**Selected passage:**
/---

Click here for a full-screen view of FracTracker Alliance’s map of all known wells in New York State (data current as of October 2018, to be updated soon).

 

View map fullscreen | How FracTracker maps work

Despite inaccurate records, the DEC does try to locate, assess, and plug old wells using maps created by drilling companies in the late 1800s. A section of one such map can be seen in Figure 1. This map shows proposed oil and gas drilling sites in Cattaraugus County, New York in the late 1800s. It has been georeferenced using ArcGIS  mapping software to assign present day coordinates to hand drawn features.

Figure 1. Georeferenced Lease Map, Cattaraugus County, New York

Unfortunately, these maps are not entirely reliable. Some wells may be incorrectly documented on a map as drilled when, in fact, they were merely proposed but never drilled; some wells may have been drilled but never marked on a map. Other wells may have been both marked on a map and drilled, but due to inaccurate survey technologies of the past, the location on the ground is incorrect. As a result, DEC staff are left searching on foot for wells that may or may not be there. Working with limited equipment, in dense brush, and over uneven terrain make the task of finding the abandoned wells even more problematic.

\---

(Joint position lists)
/---

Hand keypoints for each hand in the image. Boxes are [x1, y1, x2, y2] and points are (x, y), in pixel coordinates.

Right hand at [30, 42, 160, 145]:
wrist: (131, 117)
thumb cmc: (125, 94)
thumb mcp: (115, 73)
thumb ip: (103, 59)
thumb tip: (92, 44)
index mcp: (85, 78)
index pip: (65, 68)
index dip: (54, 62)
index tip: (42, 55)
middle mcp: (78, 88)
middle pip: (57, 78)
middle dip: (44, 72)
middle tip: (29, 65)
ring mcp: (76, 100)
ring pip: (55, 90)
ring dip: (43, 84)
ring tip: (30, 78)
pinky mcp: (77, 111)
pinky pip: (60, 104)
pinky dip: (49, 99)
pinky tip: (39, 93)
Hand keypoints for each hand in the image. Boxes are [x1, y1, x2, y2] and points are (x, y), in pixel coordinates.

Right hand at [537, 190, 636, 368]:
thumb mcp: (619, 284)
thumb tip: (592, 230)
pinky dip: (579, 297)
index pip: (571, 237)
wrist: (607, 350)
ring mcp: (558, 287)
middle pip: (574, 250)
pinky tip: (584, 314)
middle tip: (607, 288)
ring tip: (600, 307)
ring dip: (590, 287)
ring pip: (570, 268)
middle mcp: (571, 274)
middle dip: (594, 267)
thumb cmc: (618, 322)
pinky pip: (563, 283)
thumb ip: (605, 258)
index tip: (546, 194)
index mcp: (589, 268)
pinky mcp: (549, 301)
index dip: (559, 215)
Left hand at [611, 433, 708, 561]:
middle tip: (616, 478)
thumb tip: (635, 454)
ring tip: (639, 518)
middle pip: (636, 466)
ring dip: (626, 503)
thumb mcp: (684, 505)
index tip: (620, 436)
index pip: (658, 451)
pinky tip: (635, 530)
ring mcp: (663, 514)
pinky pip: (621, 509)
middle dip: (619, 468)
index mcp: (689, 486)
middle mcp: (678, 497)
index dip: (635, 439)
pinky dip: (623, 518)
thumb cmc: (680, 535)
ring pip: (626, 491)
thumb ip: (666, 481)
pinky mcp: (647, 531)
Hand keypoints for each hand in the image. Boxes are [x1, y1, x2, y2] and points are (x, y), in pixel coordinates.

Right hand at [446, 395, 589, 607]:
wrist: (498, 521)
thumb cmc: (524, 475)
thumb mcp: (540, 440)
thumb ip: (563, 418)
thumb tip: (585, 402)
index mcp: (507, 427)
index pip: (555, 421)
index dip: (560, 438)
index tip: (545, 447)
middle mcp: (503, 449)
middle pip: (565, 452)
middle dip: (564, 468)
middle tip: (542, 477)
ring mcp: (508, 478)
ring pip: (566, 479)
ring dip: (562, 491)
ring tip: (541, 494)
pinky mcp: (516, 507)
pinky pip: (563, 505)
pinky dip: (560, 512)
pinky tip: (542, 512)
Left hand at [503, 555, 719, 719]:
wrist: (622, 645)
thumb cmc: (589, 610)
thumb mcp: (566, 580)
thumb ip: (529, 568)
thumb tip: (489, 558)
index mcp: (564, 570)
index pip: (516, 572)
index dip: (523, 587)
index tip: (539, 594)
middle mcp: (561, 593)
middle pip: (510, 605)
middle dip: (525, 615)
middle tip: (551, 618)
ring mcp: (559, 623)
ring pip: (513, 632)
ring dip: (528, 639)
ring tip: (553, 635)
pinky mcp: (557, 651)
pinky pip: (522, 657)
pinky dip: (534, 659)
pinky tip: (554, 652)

\---
/---

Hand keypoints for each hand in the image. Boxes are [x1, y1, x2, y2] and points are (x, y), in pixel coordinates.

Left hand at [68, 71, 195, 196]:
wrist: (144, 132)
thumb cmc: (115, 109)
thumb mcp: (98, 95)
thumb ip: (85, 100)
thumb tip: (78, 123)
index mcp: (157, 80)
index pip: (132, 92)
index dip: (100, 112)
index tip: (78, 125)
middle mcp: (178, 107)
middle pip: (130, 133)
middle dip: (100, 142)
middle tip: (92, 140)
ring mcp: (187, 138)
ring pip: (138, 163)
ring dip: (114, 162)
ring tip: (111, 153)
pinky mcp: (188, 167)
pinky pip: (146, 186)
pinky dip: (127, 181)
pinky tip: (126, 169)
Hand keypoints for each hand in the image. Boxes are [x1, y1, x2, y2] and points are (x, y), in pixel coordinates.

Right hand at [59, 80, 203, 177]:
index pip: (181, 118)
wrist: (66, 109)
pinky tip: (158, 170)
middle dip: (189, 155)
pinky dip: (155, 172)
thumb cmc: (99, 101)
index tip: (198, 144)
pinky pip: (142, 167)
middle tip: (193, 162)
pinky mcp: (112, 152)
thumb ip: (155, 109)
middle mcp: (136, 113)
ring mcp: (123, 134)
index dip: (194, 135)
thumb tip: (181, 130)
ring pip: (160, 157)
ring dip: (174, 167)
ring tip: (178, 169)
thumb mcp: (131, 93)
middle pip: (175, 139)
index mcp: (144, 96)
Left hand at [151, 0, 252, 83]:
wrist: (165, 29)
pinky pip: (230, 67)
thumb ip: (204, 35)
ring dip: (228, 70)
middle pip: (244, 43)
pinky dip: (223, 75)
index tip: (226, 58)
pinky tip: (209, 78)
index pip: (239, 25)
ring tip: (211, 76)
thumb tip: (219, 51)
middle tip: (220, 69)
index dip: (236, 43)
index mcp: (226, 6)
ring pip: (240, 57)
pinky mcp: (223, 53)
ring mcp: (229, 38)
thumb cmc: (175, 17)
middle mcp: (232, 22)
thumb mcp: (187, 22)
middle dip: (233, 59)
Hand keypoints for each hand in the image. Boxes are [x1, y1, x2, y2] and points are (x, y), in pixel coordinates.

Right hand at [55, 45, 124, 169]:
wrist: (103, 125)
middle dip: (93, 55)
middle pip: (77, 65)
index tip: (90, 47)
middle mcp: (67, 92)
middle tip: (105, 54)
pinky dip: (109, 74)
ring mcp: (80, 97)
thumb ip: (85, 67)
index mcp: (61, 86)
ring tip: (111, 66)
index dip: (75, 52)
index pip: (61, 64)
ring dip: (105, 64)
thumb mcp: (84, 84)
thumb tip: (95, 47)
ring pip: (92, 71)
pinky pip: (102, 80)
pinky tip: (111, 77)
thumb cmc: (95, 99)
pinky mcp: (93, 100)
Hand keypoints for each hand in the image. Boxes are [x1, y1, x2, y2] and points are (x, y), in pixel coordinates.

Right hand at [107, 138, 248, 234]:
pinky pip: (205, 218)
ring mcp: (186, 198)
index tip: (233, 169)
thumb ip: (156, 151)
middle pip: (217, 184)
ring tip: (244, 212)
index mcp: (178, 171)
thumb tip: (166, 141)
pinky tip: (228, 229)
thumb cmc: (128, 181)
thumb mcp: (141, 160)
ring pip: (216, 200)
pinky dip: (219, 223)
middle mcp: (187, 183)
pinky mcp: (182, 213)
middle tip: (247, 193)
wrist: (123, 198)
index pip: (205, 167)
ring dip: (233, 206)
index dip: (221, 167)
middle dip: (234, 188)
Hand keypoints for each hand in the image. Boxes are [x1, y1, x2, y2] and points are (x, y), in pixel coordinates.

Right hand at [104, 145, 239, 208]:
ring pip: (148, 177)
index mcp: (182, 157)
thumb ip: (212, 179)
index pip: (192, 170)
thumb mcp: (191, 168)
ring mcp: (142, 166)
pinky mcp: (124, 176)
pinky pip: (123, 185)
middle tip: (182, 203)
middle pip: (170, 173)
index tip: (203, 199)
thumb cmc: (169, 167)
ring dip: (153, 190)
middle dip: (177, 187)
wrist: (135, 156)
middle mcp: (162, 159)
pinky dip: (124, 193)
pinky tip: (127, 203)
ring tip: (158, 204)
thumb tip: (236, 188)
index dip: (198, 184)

\---

**Complete the following:**
1 - Answer these questions from the passage on abandoned wells in New York.
(a) As of what month and year is the data on FracTracker Alliance's map current?
(b) Which county's proposed drilling sites does the map in Figure 1 show?
(c) What software was used to georeference that map?
2 - Copy the stretch of the passage on abandoned wells in New York from "Click here for" through "hand drawn features.".

**Solutions for each task:**
1 -
(a) October 2018
(b) Cattaraugus County, New York
(c) ArcGIS

2 -
Click here for a full-screen view of FracTracker Alliance’s map of all known wells in New York State (data current as of October 2018, to be updated soon).

 

View map fullscreen | How FracTracker maps work

Despite inaccurate records, the DEC does try to locate, assess, and plug old wells using maps created by drilling companies in the late 1800s. A section of one such map can be seen in Figure 1. This map shows proposed oil and gas drilling sites in Cattaraugus County, New York in the late 1800s. It has been georeferenced using ArcGIS  mapping software to assign present day coordinates to hand drawn features.